- Molt, Montana Molt, Montana
- Coordinates: 45°51′41″N 108°55′40″W﻿ / ﻿45.86139°N 108.92778°W
- Country: United States
- State: Montana
- County: Stillwater

Government
- • mayor: Chase Keating
- Elevation: 3,966 ft (1,209 m)

Population (2010)
- • Total: 597
- Time zone: UTC-7 (Mountain (MST))
- • Summer (DST): UTC-6 (MDT)
- ZIP code: 59057
- Area code: 406
- GNIS feature ID: 777090

= Molt, Montana =

Molt is an unincorporated rural village located in Stillwater County, Montana, United States,
which has a post office ZIP code (59057) and several granaries. A hardware store still stands, which stood as the Prairie Winds cafe for many years; today the building remains unoccupied.

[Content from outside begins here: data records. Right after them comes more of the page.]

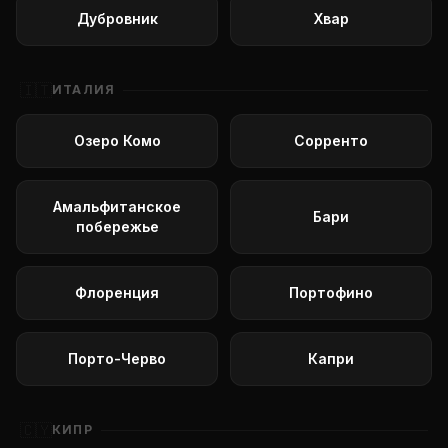
Дубровник
Хвар
🇮🇹
ИТАЛИЯ
Озеро Комо
Сорренто
Амальфитанское
Бари
побережье
Флоренция
Портофино
Порто-Черво
Капри
🇨🇾
КИПР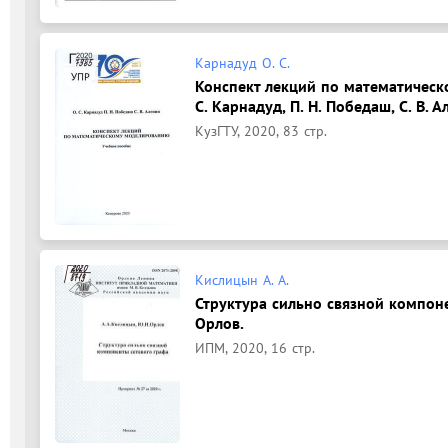
Карнадуд О. С.
Конспект лекций по математическ
С. Карнадуд, П. Н. Победаш, С. В. А
КузГТУ, 2020, 83 стр.
Кислицын А. А.
Структура сильно связной компонен
Орлов.
ИПМ, 2020, 16 стр.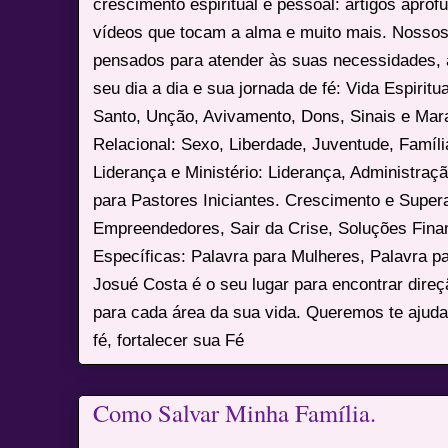
crescimento espiritual e pessoal: artigos apro
vídeos que tocam a alma e muito mais. Nossos
pensados para atender às suas necessidades, 
seu dia a dia e sua jornada de fé: Vida Espiritua
Santo, Unção, Avivamento, Dons, Sinais e Mara
Relacional: Sexo, Liberdade, Juventude, Famíl
Liderança e Ministério: Liderança, Administração
para Pastores Iniciantes. Crescimento e Super
Empreendedores, Sair da Crise, Soluções Fina
Específicas: Palavra para Mulheres, Palavra p
Josué Costa é o seu lugar para encontrar dire
para cada área da sua vida. Queremos te ajuda
fé, fortalecer sua Fé
Como Salvar Minha Família.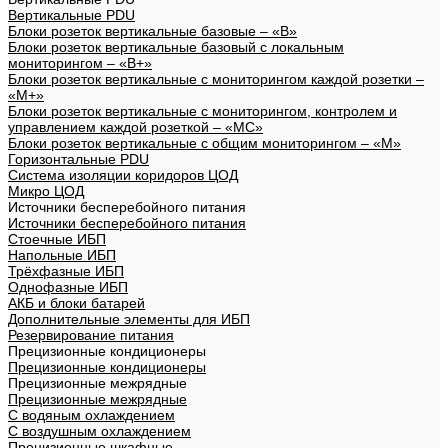
Вертикальные PDU
Блоки розеток вертикальные базовые – «В»
Блоки розеток вертикальные базовый с локальным
мониторингом – «В+»
Блоки розеток вертикальные с мониторингом каждой розетки –
«М+»
Блоки розеток вертикальные с мониторингом, контролем и
управлением каждой розеткой – «МС»
Блоки розеток вертикальные с общим мониторингом – «М»
Горизонтальные PDU
Система изоляции коридоров ЦОД
Микро ЦОД
Источники бесперебойного питания
Источники бесперебойного питания
Стоечные ИБП
Напольные ИБП
Трёхфазные ИБП
Однофазные ИБП
АКБ и блоки батарей
Дополнительные элементы для ИБП
Резервирование питания
Прецизионные кондиционеры
Прецизионные кондиционеры
Прецизионные межрядные
Прецизионные межрядные
С водяным охлаждением
С воздушным охлаждением
Прецизионные шкафные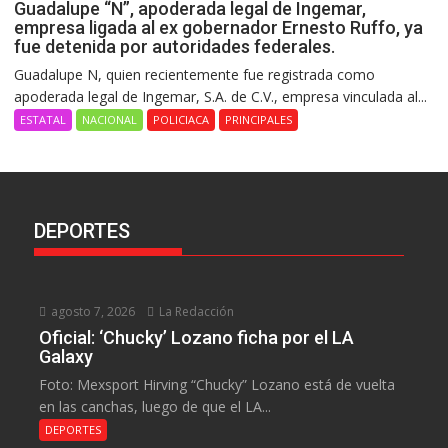
Guadalupe “N”, apoderada legal de Ingemar,
empresa ligada al ex gobernador Ernesto Ruffo, ya
fue detenida por autoridades federales.
Guadalupe N, quien recientemente fue registrada como
apoderada legal de Ingemar, S.A. de C.V., empresa vinculada al...
ESTATAL
NACIONAL
POLICIACA
PRINCIPALES
DEPORTES
agosto 7, 2026
La Redacción
Oficial: ‘Chucky’ Lozano ficha por el LA
Galaxy
Foto: Mexsport Hirving “Chucky” Lozano está de vuelta
en las canchas, luego de que el LA...
DEPORTES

The village elevation is 3,966 feet. Molt appears on the Molt U.S. Geological Survey Map.

==History==
Molt thrived as a busy and well developed agricultural community on the edge of Yellowstone County. Several large grain elevators were erected and a few historic buildings are still standing today. The Northern Pacific Railway had a stop in Molt en route to Hesper, Wheat Basin and Rapelje, Montana.

Although the town has declined significantly with the withdrawal of the railroad, a few of its elevators are still in operation.

A post office was first established in the Molt area in 1909. The office was originally known as Stickley and was located on a nearby ranch. In 1918, the office was moved to town and the name changed to Molt (named for the person who donated the land for the townsite).